• **EXERCISE REQUIREMENTS**
Rewrite the text of the records below, changing "Show walkovers" to "Hide walkovers" and keeping everything else the same. Leave the pictures out of your answer.

Saved data entries
****************

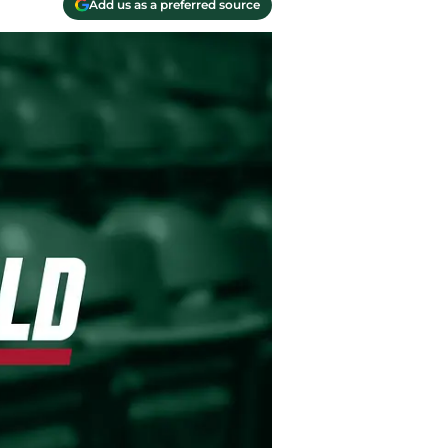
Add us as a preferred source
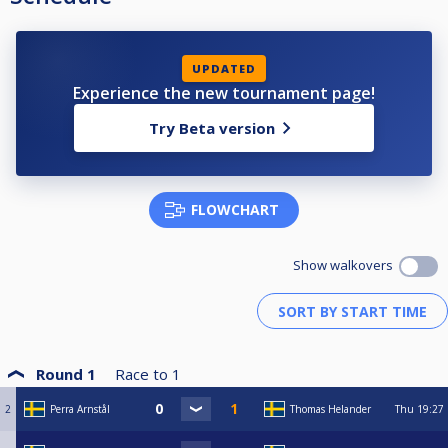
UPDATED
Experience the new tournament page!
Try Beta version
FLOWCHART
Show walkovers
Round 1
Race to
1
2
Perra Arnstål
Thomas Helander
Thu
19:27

****************

• **THE ANSWER**
Add us as a preferred source
UPDATED
Experience the new tournament page!
Try Beta version
FLOWCHART
Hide walkovers
Round 1
Race to
1
2
Perra Arnstål
Thomas Helander
Thu
19:27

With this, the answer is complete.